It’s not sufficient to say that podcasts are to radio what platforms like BBC iPlayer and Netflix are to television. For one thing, in terms of capital, they are much cheaper to produce than typical radio programmes, and for another it is rarely obligatory to pay for podcasts, especially as they are released. However, this is just as well.
At face value, the only people who would pull in large revenues from a niche like podcasting are the people that don’t need large revenues. The Ricky Gervais Show is a classic example of this. Gervais and Merchant had already made The Office and Extras before venturing into podcasting and it took less than a year before translating that into merchandise for Karl Pilkington to gain from.
Alternatively, podcasts come at ten-a-penny but tend to be done for the fun of it, are of low quality, or don’t last very long.

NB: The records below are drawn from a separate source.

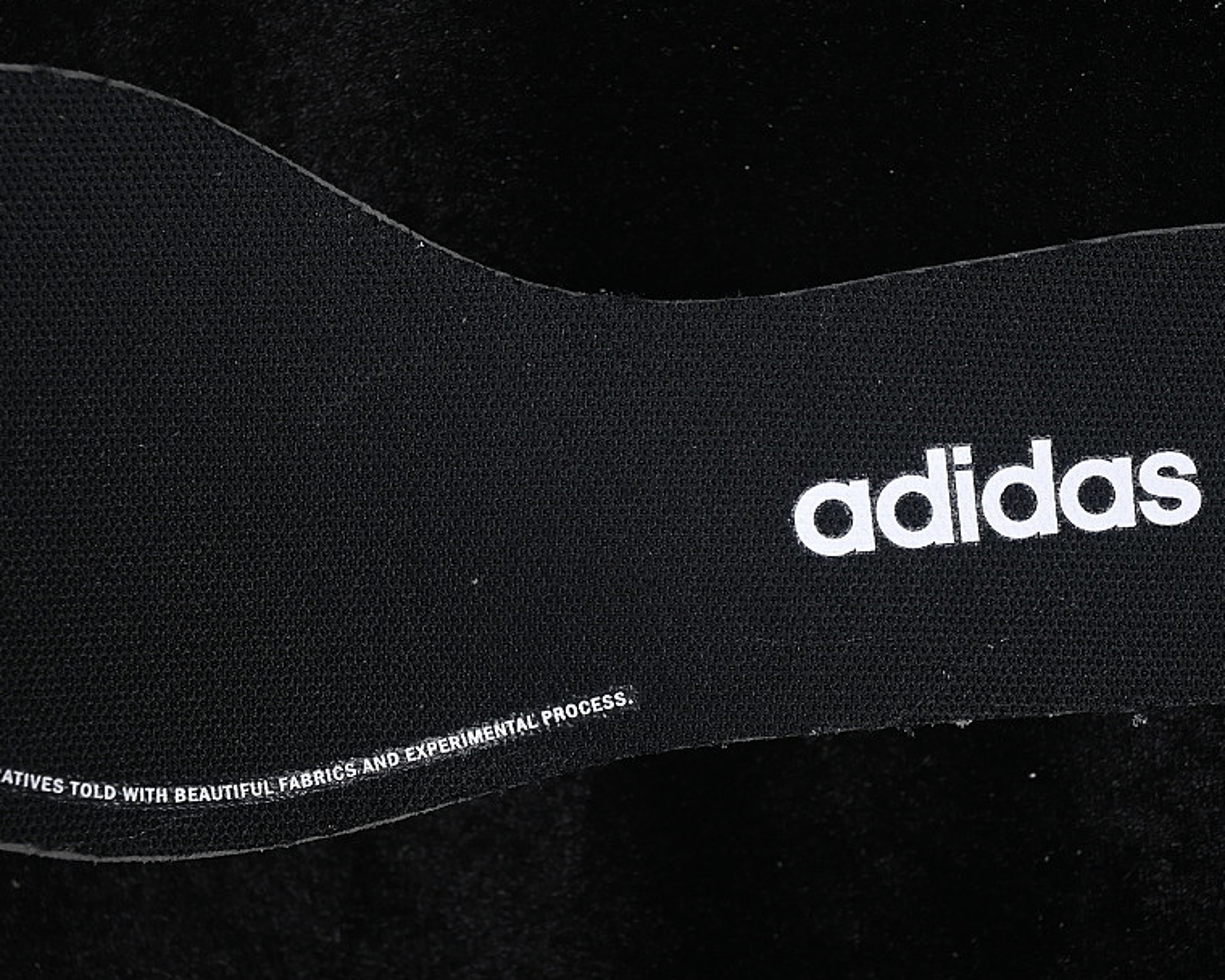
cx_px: 627
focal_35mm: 100
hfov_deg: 19.2
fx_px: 3626
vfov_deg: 15.4
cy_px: 509
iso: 160
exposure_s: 1/60
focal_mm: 50
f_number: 6.3
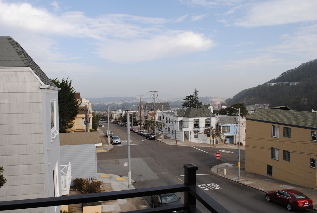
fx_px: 238
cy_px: 106
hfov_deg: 67.3
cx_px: 158
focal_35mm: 27
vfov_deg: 48.1
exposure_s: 1/250
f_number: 7.1
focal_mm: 18
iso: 100
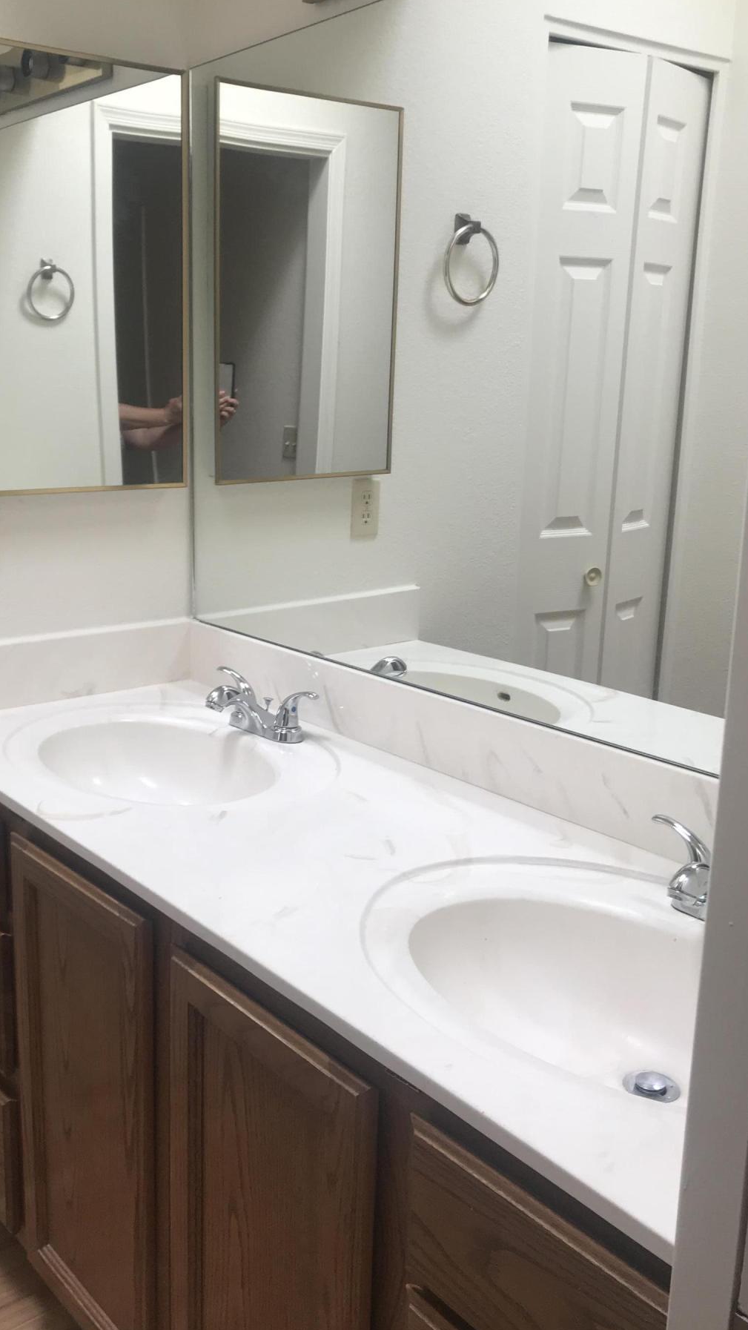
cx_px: 247
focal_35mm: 34
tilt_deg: -12.7
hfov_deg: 34.3
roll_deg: -0.3
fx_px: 1199
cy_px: 664
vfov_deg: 58.0
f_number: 1.8
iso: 25
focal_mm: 3.99
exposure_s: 1/60
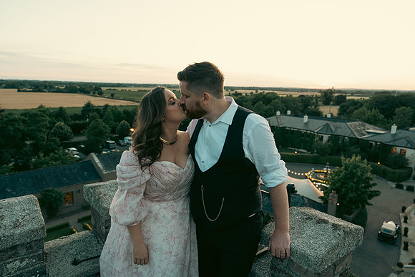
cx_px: 208
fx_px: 277
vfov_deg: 53.2
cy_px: 138
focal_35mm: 24
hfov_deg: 73.7
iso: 640
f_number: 3.5
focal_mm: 24
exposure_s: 1/160
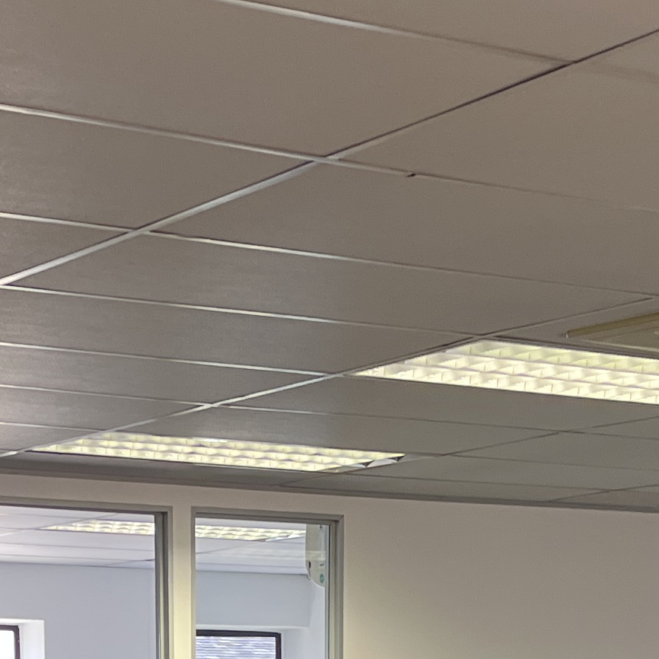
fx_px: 2305
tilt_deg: -10.0
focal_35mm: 107
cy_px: 1114
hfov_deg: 16.3
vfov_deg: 14.6
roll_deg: +0.0
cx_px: 258
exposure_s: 1/100
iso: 100
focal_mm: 5.1
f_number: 1.6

Podcasts are available on essentially any subject one can think of. If a concept exists, more often than not there’s a podcast relevant to it, or it won’t be long before there is.
It’s a market full of millions of losers, but also quite a few winners. The market is large with podcasts such as 99% Invisible pulling in two million viewers per episode, comparable with most British television programmes.
Yet podcasters do make money. Podcasts like Answer Me This!, The Bugle and Planet Money have all persisted nearly a decade through sheer commitment to quality, and have generated huge subcultures of fans. Each of the first two rely on donations, exclusive content or both.
But the trick isn’t just in effective advertising, or making use of existing fame.
The key determinant of success isn’t market size but engagement. Podcasts benefit more from a thousand engaged listeners, than a million disinterested ones.